Objective To study the image depth estimation methods for corn field scenes, solve the problem of insufficient accuracy in depth estimation models due to the lack of effective photometric loss measures, and provide technical support for the vision system design of field intelligent agricultural machinery and navigation obstacle avoidance.
Method This study applied binocular cameras as visual sensors, and proposed an unsupervised depth estimation model based on hybrid grouping extended convolution. A hybrid grouping extended convolution structure and its corresponding self-attention regulation mechanism were designed. The reverse residual module and deep neural network were constructed as the backbone of the model. The illumination insensitive image gradient and Gabor texture features were introduced into the apparent difference measurement of view, and the model optimization objective was constructed based on them. Taking maize plant image as an example, the model training and verification tests were carried out.
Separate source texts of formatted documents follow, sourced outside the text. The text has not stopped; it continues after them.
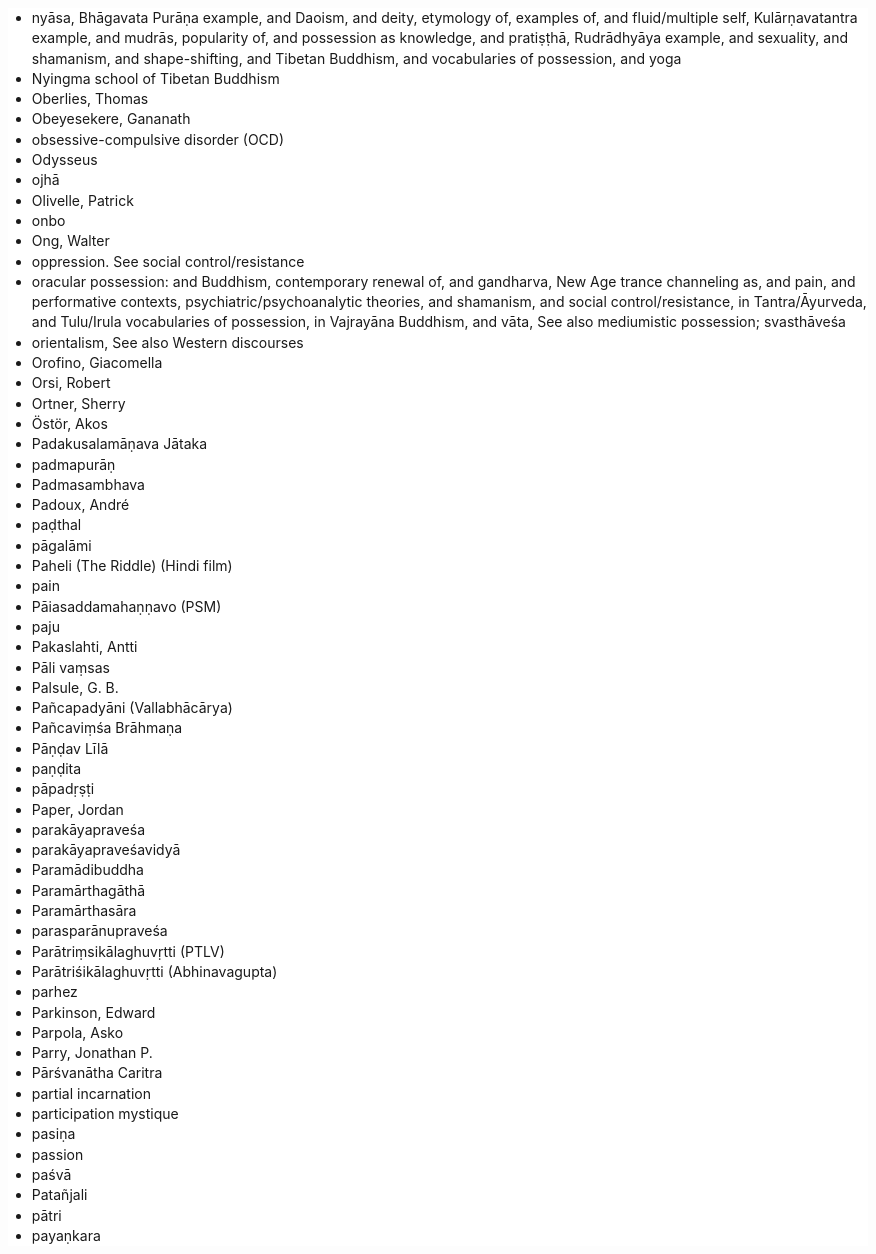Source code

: - nyāsa, Bhāgavata Purāṇa example, and Daoism, and deity, etymology of, examples of, and fluid/multiple self, Kulārṇavatantra example, and mudrās, popularity of, and possession as knowledge, and pratiṣṭhā, Rudrādhyāya example, and sexuality, and shamanism, and shape-shifting, and Tibetan Buddhism, and vocabularies of possession, and yoga
- Nyingma school of Tibetan Buddhism
- Oberlies, Thomas
- Obeyesekere, Gananath
- obsessive-compulsive disorder (OCD)
- Odysseus
- ojhā
- Olivelle, Patrick
- onbo
- Ong, Walter
- oppression. See social control/resistance
- oracular possession: and Buddhism, contemporary renewal of, and gandharva, New Age trance channeling as, and pain, and performative contexts, psychiatric/psychoanalytic theories, and shamanism, and social control/resistance, in Tantra/Āyurveda, and Tulu/Irula vocabularies of possession, in Vajrayāna Buddhism, and vāta, See also mediumistic possession; svasthāveśa
- orientalism, See also Western discourses
- Orofino, Giacomella
- Orsi, Robert
- Ortner, Sherry
- Östör, Akos
- Padakusalamāṇava Jātaka
- padmapurāṇ
- Padmasambhava
- Padoux, André
- paḍthal
- pāgalāmi
- Paheli (The Riddle) (Hindi film)
- pain
- Pāiasaddamahaṇṇavo (PSM)
- paju
- Pakaslahti, Antti
- Pāli vaṃsas
- Palsule, G. B.
- Pañcapadyāni (Vallabhācārya)
- Pañcaviṃśa Brāhmaṇa
- Pāṇḍav Līlā
- paṇḍita
- pāpadṛṣṭi
- Paper, Jordan
- parakāyapraveśa
- parakāyapraveśavidyā
- Paramādibuddha
- Paramārthagāthā
- Paramārthasāra
- parasparānupraveśa
- Parātriṃsikālaghuvṛtti (PTLV)
- Parātriśikālaghuvṛtti (Abhinavagupta)
- parhez
- Parkinson, Edward
- Parpola, Asko
- Parry, Jonathan P.
- Pārśvanātha Caritra
- partial incarnation
- participation mystique
- pasiṇa
- passion
- paśvā
- Patañjali
- pātri
- payaṇkara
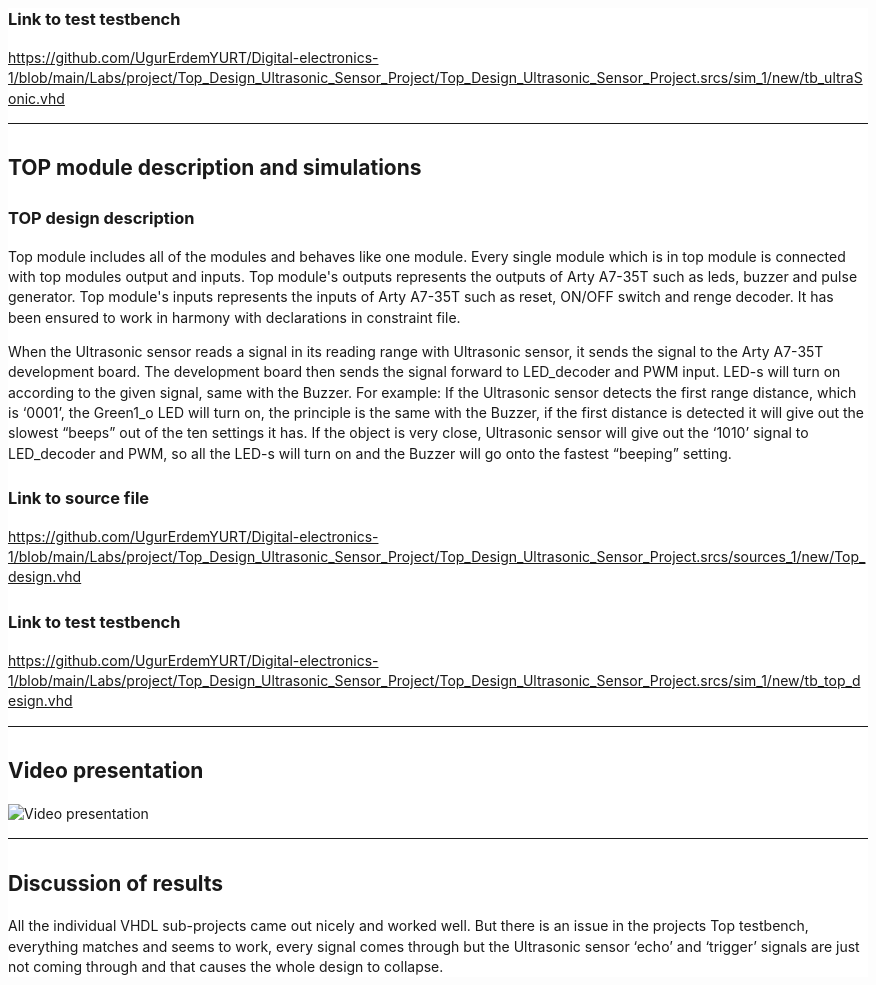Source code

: ### **Link to test testbench**
https://github.com/UgurErdemYURT/Digital-electronics-1/blob/main/Labs/project/Top_Design_Ultrasonic_Sensor_Project/Top_Design_Ultrasonic_Sensor_Project.srcs/sim_1/new/tb_ultraSonic.vhd  




------------------------------------------------------------------------
## **TOP module description and simulations**

### **TOP design description**

Top module includes all of the modules and behaves like one module. Every single module which is in top module is connected with top modules output and inputs. Top module's outputs represents the outputs of Arty A7-35T such as leds, buzzer and pulse generator. Top module's inputs represents the inputs of Arty A7-35T such as reset, ON/OFF switch and renge decoder. It has been ensured to work in harmony with declarations in constraint file. 

When the Ultrasonic sensor reads a signal in its reading range with Ultrasonic sensor, it sends the signal to the Arty A7-35T development board. The development board then sends the signal forward to LED_decoder and PWM input. LED-s will turn on according to the given signal, same with the Buzzer. For example: If the Ultrasonic sensor detects the first range distance, which is ‘0001’, the Green1_o LED will turn on, the principle is the same with the Buzzer, if the first distance is detected it will give out the slowest “beeps” out of the ten settings it has. If the object is very close, Ultrasonic sensor will give out the ‘1010’ signal to LED_decoder and PWM, so all the LED-s will turn on and the Buzzer will go onto the fastest “beeping” setting.

### **Link to source file**
https://github.com/UgurErdemYURT/Digital-electronics-1/blob/main/Labs/project/Top_Design_Ultrasonic_Sensor_Project/Top_Design_Ultrasonic_Sensor_Project.srcs/sources_1/new/Top_design.vhd  


### **Link to test testbench**
https://github.com/UgurErdemYURT/Digital-electronics-1/blob/main/Labs/project/Top_Design_Ultrasonic_Sensor_Project/Top_Design_Ultrasonic_Sensor_Project.srcs/sim_1/new/tb_top_design.vhd 


------------------------------------------------------------------------
## **Video presentation**
![Video presentation](https://www.youtube.com/watch?v=eca_nk9R2iw&ab_channel=GrindestHenri)



------------------------------------------------------------------------
## **Discussion of results**

All the individual VHDL sub-projects came out nicely and worked well. But there is an issue in the projects Top testbench, everything matches and seems to work, every signal comes through but the Ultrasonic sensor ‘echo’ and ‘trigger’ signals are just not coming through and that causes the whole design to collapse.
Result Compared with the fixed expansion factor, the average relative error of maize plant depth estimation in the field was reduced by 63.9%, the average absolute error and root mean square error were reduced by 32.3% and 10.2% respectively, and the accuracy of the model was significantly improved. With the introduction of image gradient, Gabor texture feature and self-attention mechanism, the mean absolute error and root mean square error of field scene depth estimation were further reduced by 3.2% and 4.6% respectively. Increasing the network width and depth of shallow encoder could significantly improve the accuracy of model depth estimation, but the effect of this treatment on deep encoder was not obvious. The self-attention mechanism designed in this study was selective to the convolution grouping of different expansion factors in the shallow reverse residual module of the encoder, indicating that the mechanism had the ability to adjust the receptive field. Compared with Monodepth2, the average relative error and the average absolute error of the estimated depth of maize plants in the field of the research model were reduced by 48.2% and 17.1% respectively. Within the sampling range of 20 m, the average absolute error of the estimated depth was no more than 16 cm, and the calculation speed was 14.3 frames per second.
Conclusion The image depth estimation model based on hybrid group dilated convolution is superior to existing methods, effectively improves the accuracy of depth estimation and can meet the depth estimation requirements of field corn plant images.